Upper Baseline tickets are $14, with Lower Baseline, Standard Chairback and Upper Sideline tickets going for $20. Premium Chairback seats are $35. Some Big 5 games may be at a different price.
Those prices are pretty good considering that you will be watching a game in such a historic venue. And even if you are in an uncomfortable corner seat, you still will have a good time.
Parking is not cheap, but the value for what you get is still very good.
Many of the extras here at Palestra come from the expansive museum that exists throughout the concourses. In each and every hallway and on almost every wall are displays and trophy cases displaying the history of this historic building. One could spend hours looking and reading about the basketball history at The Palestra.

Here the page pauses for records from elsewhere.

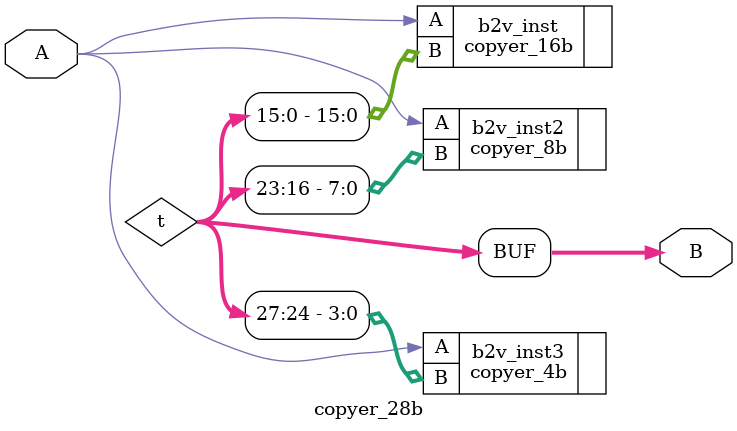
<source format=v>


module copyer_28b(
	A,
	B
);


input wire	[0:0] A;
output wire	[27:0] B;

wire	[27:0] t;





copyer_16b	b2v_inst(
	.A(A),
	.B(t[15:0]));


copyer_8b	b2v_inst2(
	.A(A),
	.B(t[23:16]));


copyer_4b	b2v_inst3(
	.A(A),
	.B(t[27:24]));

assign	B = t;

endmodule

</source>
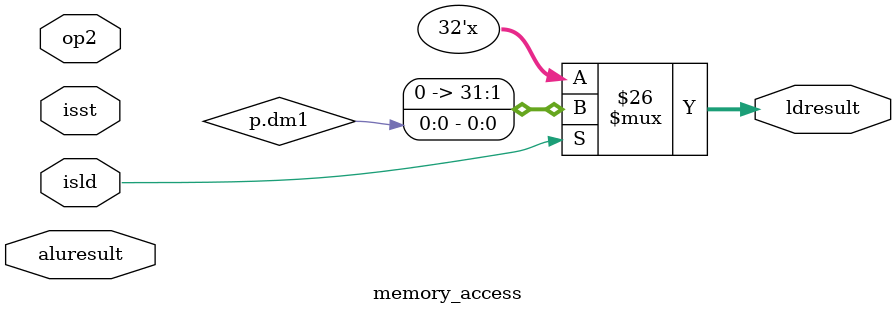
<source format=v>
module memory_access( op2,aluresult, isld, isst, ldresult );

input [31:0] op2,aluresult;
input isld,isst;
output [31:0] ldresult;
          
wire [31:0] op2,aluresult;
wire isld,isst;
reg [31:0] ldresult;


           always @(*)
           begin     
           #2                                   // waiting for aluresult to come.
           if (isld == 1)
           begin
           p.am1    = aluresult ;
           ldresult = p.dm1;
           p.rw     = 0;
          end
          else if ( isst == 1)
          begin
         
           p.rw  = 1;
           p.am2 = aluresult ;
           p.dm3 = op2 ;
          end
          
          end
          endmodule 


</source>
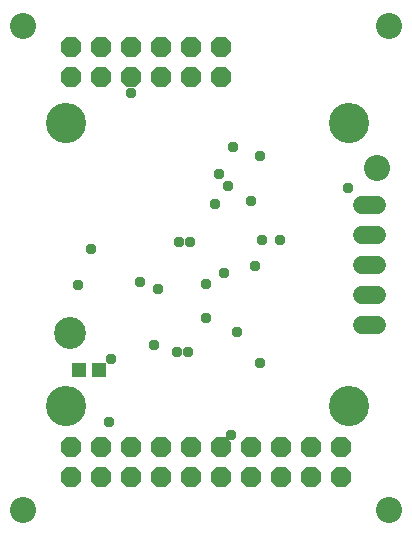
<source format=gbr>
G04 EAGLE Gerber RS-274X export*
G75*
%MOMM*%
%FSLAX34Y34*%
%LPD*%
%INSoldermask Bottom*%
%IPPOS*%
%AMOC8*
5,1,8,0,0,1.08239X$1,22.5*%
G01*
%ADD10C,2.203200*%
%ADD11R,1.303200X1.203200*%
%ADD12P,1.869504X8X202.500000*%
%ADD13C,3.403200*%
%ADD14C,1.511200*%
%ADD15P,1.869504X8X22.500000*%
%ADD16C,2.703200*%
%ADD17C,0.959600*%


D10*
X20000Y430000D03*
X20000Y20000D03*
X330000Y20000D03*
X330000Y430000D03*
D11*
X84370Y138340D03*
X67370Y138340D03*
D12*
X289300Y48100D03*
X263900Y48100D03*
X238500Y48100D03*
X213100Y48100D03*
X187700Y48100D03*
X162300Y48100D03*
X136900Y48100D03*
X111500Y48100D03*
X86100Y48100D03*
X60700Y48100D03*
X289300Y73500D03*
X263900Y73500D03*
X238500Y73500D03*
X213100Y73500D03*
X187700Y73500D03*
X162300Y73500D03*
X136900Y73500D03*
X111500Y73500D03*
X86100Y73500D03*
X60700Y73500D03*
D13*
X56200Y108000D03*
X296200Y108000D03*
X296200Y348000D03*
X56200Y348000D03*
D14*
X306820Y177200D02*
X319900Y177200D01*
X319900Y202600D02*
X306820Y202600D01*
X306820Y228000D02*
X319900Y228000D01*
X319900Y253400D02*
X306820Y253400D01*
X306820Y278800D02*
X319900Y278800D01*
D15*
X60500Y411900D03*
X85900Y411900D03*
X111300Y411900D03*
X136700Y411900D03*
X162100Y411900D03*
X187500Y411900D03*
X60500Y386500D03*
X85900Y386500D03*
X111300Y386500D03*
X136700Y386500D03*
X162100Y386500D03*
X187500Y386500D03*
D16*
X60000Y170000D03*
D10*
X320000Y310000D03*
D17*
X94488Y147828D03*
X131064Y160020D03*
X198120Y327660D03*
X185928Y304800D03*
X182880Y278892D03*
X92964Y94488D03*
X134112Y207264D03*
X196596Y83820D03*
X220980Y320040D03*
X111252Y373380D03*
X77724Y240792D03*
X193548Y294132D03*
X160020Y153924D03*
X161544Y246888D03*
X190500Y220980D03*
X175260Y211836D03*
X216408Y227076D03*
X175260Y182880D03*
X295656Y292608D03*
X118872Y213360D03*
X152400Y246888D03*
X222504Y248412D03*
X150876Y153924D03*
X201168Y170688D03*
X237744Y248412D03*
X67056Y210312D03*
X213360Y281940D03*
X220980Y144780D03*
M02*

</source>
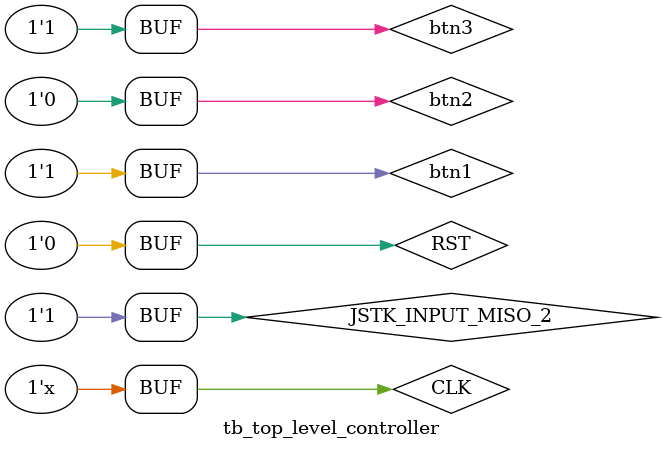
<source format=v>
`timescale 1ns / 1ps

module tb_top_level_controller();
    parameter PERIOD = 10; 
    
    reg CLK;
    reg RST;
    reg btn1, btn2, btn3;
    wire JSTK_INPUT_SS_0;
    reg JSTK_INPUT_MISO_2;
    wire JSTK_INPUT_SCLK_3;
    wire PWM1, PWM2, PWM3;
    
    integer i;
    
    top_level_controller TOP_UUT(
        .CLK(CLK),
        .RST(RST),
        .btn1(btn1),
        .btn2(btn2),
        .btn3(btn3),
        .JSTK_INPUT_SS_0(JSTK_INPUT_SS_0),
        .JSTK_INPUT_MISO_2(JSTK_INPUT_MISO_2),
        .JSTK_INPUT_SCLK_3(JSTK_INPUT_SCLK_3),
        .PWM1(PWM1),
        .PWM2(PWM2),
        .PWM3(PWM3)
        );
    
    initial 
        CLK = 1'b0;
    always #(PERIOD/2) CLK = ~CLK;
    
    initial begin
        btn1 = 0; btn2 = 0; btn3 = 0; RST = 1;
        
        #(PERIOD) RST = 0;
        #(PERIOD) JSTK_INPUT_MISO_2 = 1'b1; btn1 = 1'b1;
        #(PERIOD) JSTK_INPUT_MISO_2 = 1'b1; btn1 = 1'b0; btn2 = 1'b1;
        #(PERIOD) JSTK_INPUT_MISO_2 = 1'b1; btn3 = 1'b1; btn1 = 1'b1;
        #(PERIOD) JSTK_INPUT_MISO_2 = 1'b0;
        #(PERIOD) JSTK_INPUT_MISO_2 = 1'b1; btn1 = 1'b1;
        #(PERIOD) JSTK_INPUT_MISO_2 = 1'b0; btn1 = 1'b0; btn2 = 1'b1;
        #(PERIOD) JSTK_INPUT_MISO_2 = 1'b1; btn3 = 1'b0; btn1 = 1'b1;
        #(PERIOD) JSTK_INPUT_MISO_2 = 1'b1;        
        #(PERIOD) JSTK_INPUT_MISO_2 = 1'b1; btn1 = 1'b0;
        #(PERIOD) JSTK_INPUT_MISO_2 = 1'b0; btn1 = 1'b0; btn2 = 1'b0;
        #(PERIOD) JSTK_INPUT_MISO_2 = 1'b0; btn3 = 1'b1; btn1 = 1'b1;
        #(PERIOD) JSTK_INPUT_MISO_2 = 1'b0; btn1 = 1'b0; btn2 = 1'b1;
        #(PERIOD) JSTK_INPUT_MISO_2 = 1'b1; btn3 = 1'b0; btn1 = 1'b0;
        #(PERIOD) JSTK_INPUT_MISO_2 = 1'b1;        
        #(PERIOD) JSTK_INPUT_MISO_2 = 1'b1; btn1 = 1'b0;
        #(PERIOD) JSTK_INPUT_MISO_2 = 1'b0; btn1 = 1'b1; btn2 = 1'b1; btn3 = 1'b1;
        #(PERIOD) JSTK_INPUT_MISO_2 = 1'b0; btn1 = 1'b0; btn2 = 1'b0; btn3 = 1'b0;
        #(PERIOD) JSTK_INPUT_MISO_2 = 1'b0; btn3 = 1'b1; btn1 = 1'b1;
        #(PERIOD) JSTK_INPUT_MISO_2 = 1'b1;                 
    end
endmodule

</source>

I also love the seats at The Palestra. That sounds funny, but the seats and how they fit into this rectangular building are so old-school.
The Palestra has a very impressive scoreboard. It is a new video-style board that also acts as a general scoreboard. It blends shockingly well into this historic venue.
There are very few places like The Palestra. Age doesn't make a building special. But the age and history of this building makes every basketball game played here a special event.
The Palestra. For die-hard college basketball fans, those two words mean a lot. Philadelphia's "Cathedral of College Basketball" is as pure as the sport gets and the inside of the arena looks nearly the same today as it did in 1927. Though it is home to the University of Pennsylvania basketball team, games of all varieties have been played here: NCAA and NIT tournaments, conference tournaments and of course, the intra-city Philadelphia Big 5. The arena's intimacy, acoustics and atmosphere are unmatched. When you are inside, it feels like you have taken a step back in time. The Palestra is college basketball at its finest and any fan should try to make a trip here.
The City of Brotherly Love is home to a number of modern sports arenas "" Citizens Bank Park for baseball, the still relatively-new Wells Fargo Center for basketball and hockey and, Lincoln Financial Field for football. Yet, a few miles removed from the glitz and glamour of South Broad Street, the Palestra sits on the campus of the University of Penn's campus. While officially the home for the Penn Quakers, the Palestra also serves as home of the Big 5, Philadelphia's yearly round-robin tournament featuring five of the city's six Division I programs: La Salle, Penn, Saint Joseph's, Temple, and Villanova.
Opened in 1927, the Palestra remains, in many ways, the same building that it was when it hosted the first Big 5 games back in 1955, and even in the years preceding. The seats are mostly bleachers, and the building can get uncomfortably hot "" even if the Philadelphia winters are dumping snow outside.
I had heard and read that The Palestra was one of those college basketball places that you just must see. It did not disappoint. The atmosphere was unbelievable. The acoustics were absolutely perfect. Only 1/3 full, the place was rocking! I could only imagine what the place would feel and sound like were it full. The historic nature of the building is not lost, and the salute to the Big 5 was pretty cool as well. Definitely a place that should be on every bucket list!
I don't think the reviewer mentions that The Palestra is known as "The Cathedral of Basketball." The fact that this list has pro arenas ranked over The Palestra is disturbing. The Palestra could easily be ranked #1 on any list, if not this one. Was talking to my dad about this list, and he said, "When I go to a college arena, I want to 'BREATHE' college basketball." You don't breathe college basketball at the FedEx Forum. I give The Palestra all fives, just to make up for its sad low ranking.